Invest hard in the generation that fought in WWII, both materially and in teaching high-quality theory and critical analysis, so that the CPSU is lively and powerful enough to oppose/remove the shitty leadership it ended up with and to be flexible in the right ways, including economically and in not fucking over China.
The ability of the USSR to fail due to the decisions of a few leaders comes from systemic instabilities: they shouldn't have been leadership in the first place and should've been removed when they fucked up.
You can solve both problems by telling Stalin to sober Zhdanov the fuck up.
Yeah, look, he's not gonna go all Ultravisionary and he's basically the Soviet version of Scotty from Marketing, but he'd be able to stop Beria and Kruschev and control Molotov and Zhukov.
Unfortunately Zhdanov is one of the possible leaders for a revived Soviet Union in the HOI4 mod TNO. He tries to techbro cosmist his way into reviving the Soviet Economy, with mixed results.
So he's now an annoying meme.
Then you get Beria and the USSR becomes a US puppet.
:jesse-wtf:
:corn-man-khrush: :stalin-gun-1: :stalin-gun-2:
Also have to ask: I’m not a trot but it seems like trotsky was actually right about the USSR—but only after :corn-man-khrush: took over. Discuss.
i'd bring a giant bag of literature on media control in the west and tell them how they can let artists & political speech go buck wild if they properly account for it & do secret enough repression.
i'll teach stalin to manufacture consent :stalin-feels-good:
i'd definitely do what you did and maybe expand it a bit into the geopolitical realm. i like that you want to fix the material conditions instead of try to target specific leadership hoping that changes the timeline enough which seems too great man theory for my liking. going for a systemic change, like get the soviets to do their own cybersyn in the 70s and push for strong economic democracy then it might not matter who's in charge. once the soviet union becomes an unstoppable economic engine right as the U.S. is faltering and preparing for it's neoliberal transition it's basically game over for capitalism.
also i'd add that the U.S. is destined for collapse and not to try a 1 to 1 attempt at matching theirs and NATOs military capability. instead just strengthen defensive capabilities and intelligence agencies. maybe even do a fake-out to get the U.S. and NATO to go insane on military spending right while the western economy is at it's weakest. and absolutely tell the USSR about how the oil crisis is going to go down and how to take advantage of it to cripple the west.
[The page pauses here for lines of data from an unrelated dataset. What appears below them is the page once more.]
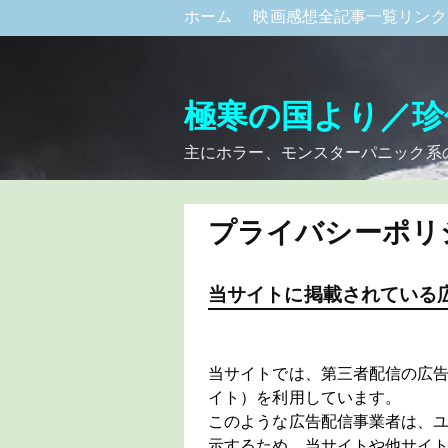
ホーム
映画感想全記事一覧リン
極寒の国より／珍
主にホラー、モンスターパニック系
プライバシーポリ
当サイトに掲載されている
当サイトでは、第三者配信の広告サ
イト）を利用しています。
このような広告配信事業者は、
示するため、当サイトや他サイトへ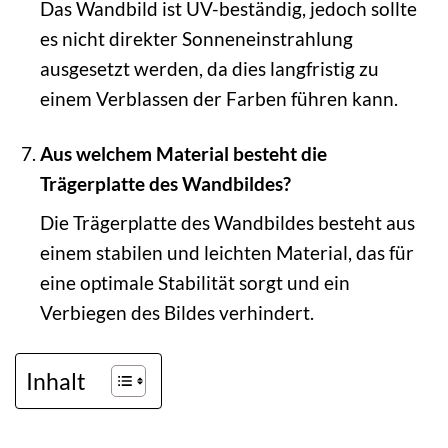
Das Wandbild ist UV-beständig, jedoch sollte
es nicht direkter Sonneneinstrahlung
ausgesetzt werden, da dies langfristig zu
einem Verblassen der Farben führen kann.
Aus welchem Material besteht die
Trägerplatte des Wandbildes?
Die Trägerplatte des Wandbildes besteht aus
einem stabilen und leichten Material, das für
eine optimale Stabilität sorgt und ein
Verbiegen des Bildes verhindert.
Inhalt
if possible and it's not too late also tell them to push to mend Soviet-Chinese relations as priority #1. using the new technological-industrial revolution to create an economic union that can effectively do what modern china does now.: become the world's #1 commodity production juggernaut and essentially make it irresistible for the capitalists to not want to do business (and sell them the rope to hang themselveds with)post-oil crisis the unified powers can hijack the nascent neoliberal order before the 80s kicks off, making the west utterly dependent on Soviet-Sino production and resources and use that to gain dominance.